Parliament - The South African Nuclear Energy Corporation (Necsa) remained a growing concern but its future remained uncertain, members of Parliament (MPs) were told on Tuesday.

Briefing Parliament's energy portfolio committee, Necsa board chairman Rob Adam addressed concerns raised by Auditor General Kimi Makwethu last week about Necsa's ability to keep operating.

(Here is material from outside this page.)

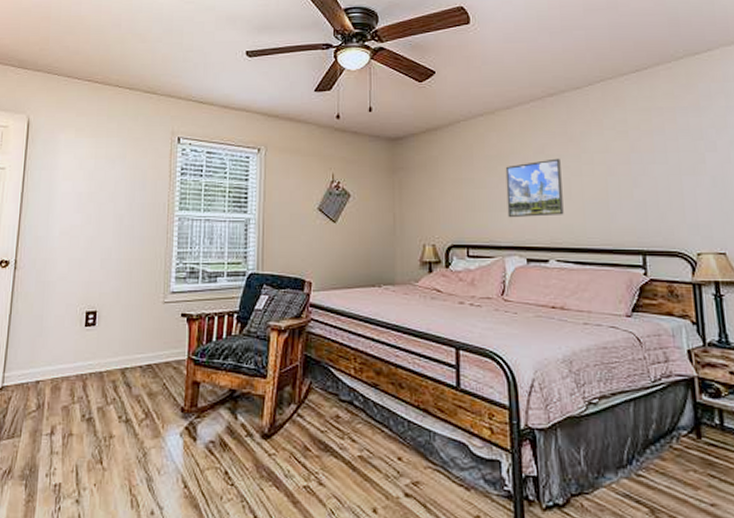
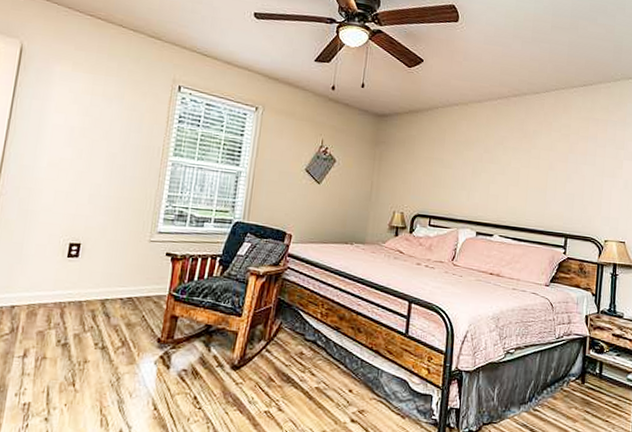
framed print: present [505,158,564,218] -> none [466,150,515,199]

"Currently Necsa is a growing concern but the trajectory is towards it not remaining one," Adam told the committee.

"You have to refocus the organisation on extracting value from what it's supposed to do -- develop nuclear technology."

Adam was appointed last year, after Energy Minister Jeff Radebe sacked the board, three of whom are challenging the decision in court.

At the time, Radebe cited acts of defiance, ineptitude and a failure to address serious setbacks with the production of medical radioisotopes, used in cancer treatment.

Operations at NTP Radioisotopes, a subsidiary of Necsa, came to a standstill in November 2017 after the National Nuclear Regulator (NNR) found transgressions on safety protocols. Revenue and profits dipped significantly since then. NTP started limited operations in November 2018 and are still awaiting approval from the NNR to bring the plant into full operation.